In order to make a unified comparison, I convert everything to a string and then compare the string. This ended up, that I wrote an isEventToday method:
from datetime import datetime, timezone, timedelta
def isEventToday(event):
if event.get('dtstart') == None:
dtstart = ""
else:
temp = event.decoded('dtstart')
if isinstance(temp, datetime):
dtstart = temp.astimezone().strftime("%Y-%m-%d")
else:
dtstart = temp.strftime("%Y-%m-%d")
if event.get('dtend') == None:
dtend = ""
else:
temp = event.decoded('dtend')
if isinstance(temp, datetime):
dtend = temp.astimezone().strftime("%Y-%m-%d")
else:
# dtend for day events is the day AFTER the event, so we
# need to substract one!
dtend = (temp - timedelta(days=1)).strftime("%Y-%m-%d")

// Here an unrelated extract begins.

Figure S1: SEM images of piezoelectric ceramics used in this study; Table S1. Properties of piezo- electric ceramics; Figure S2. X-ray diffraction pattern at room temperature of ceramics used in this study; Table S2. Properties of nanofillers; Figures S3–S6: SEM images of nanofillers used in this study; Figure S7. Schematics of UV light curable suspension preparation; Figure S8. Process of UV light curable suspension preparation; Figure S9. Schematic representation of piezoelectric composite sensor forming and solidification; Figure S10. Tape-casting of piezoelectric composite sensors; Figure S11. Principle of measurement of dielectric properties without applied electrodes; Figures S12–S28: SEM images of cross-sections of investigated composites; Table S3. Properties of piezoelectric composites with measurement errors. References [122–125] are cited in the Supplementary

today = datetime.today().date().strftime("%Y-%m-%d")
if dtstart != "" and dtstart == today:
return True
if dtend != "" and dtend == today:
return True
if dtstart != "" and dtend != "" and dtstart <= today and today <= dtend:
return True
return False
The code does not look nice to me, but it is working.
Check to see if you've got a discrepancy between data types or content in your if start <= today <= end: comparison. Take a look (in debugger or so) at what are the types and content of those three variables. I think you'll find that the comparison is comparing things that are legal to compare, but not compatible enough to give you the answer you expect (i.e., do the start and end times of this event overlap todays date?)

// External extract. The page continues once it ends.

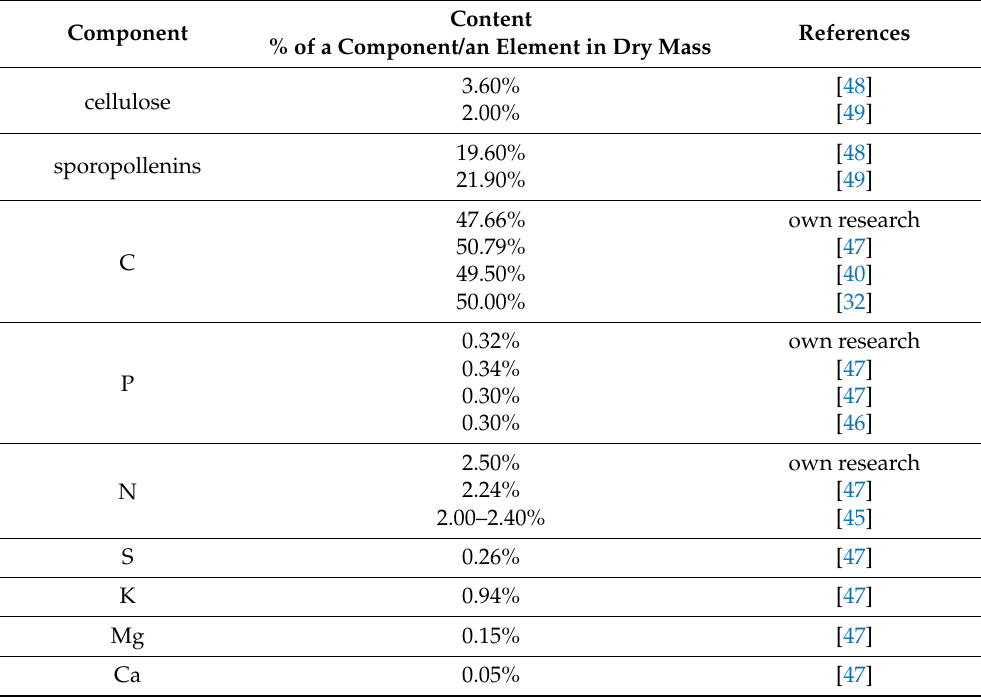
Figure 5. Relative concentration of pollen grains in suspension in surface layer of water measured in May 2018 (the ratio of the number of pollen grains to the total number of suspended particles in size range from 1.25 to 250 µm). Table 2. Selected chemical characteristics of pine pollen grains ( Pinus sylvestris ).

Your today is a datetime structure, which can be compared to other datetimes as you intend. Perhaps your vDatetime.from_ical(dtstart) is returning something other than a datetime. A quick glance at the source looks like it should be returning a datetime though. Maybe you've got a time zone issue? Look at the content of all three and check which is < or == or > others.
If that's the case, add a time zone to your calls to vDatetime.from_ical() calls;
start = vDatetime.from_ical(dtstart,'Europe/Amsterdam') #or wherever you are
Your time in the .ics indicates Z -- i.e., GMT.
If you need to do more with dates, see working with time.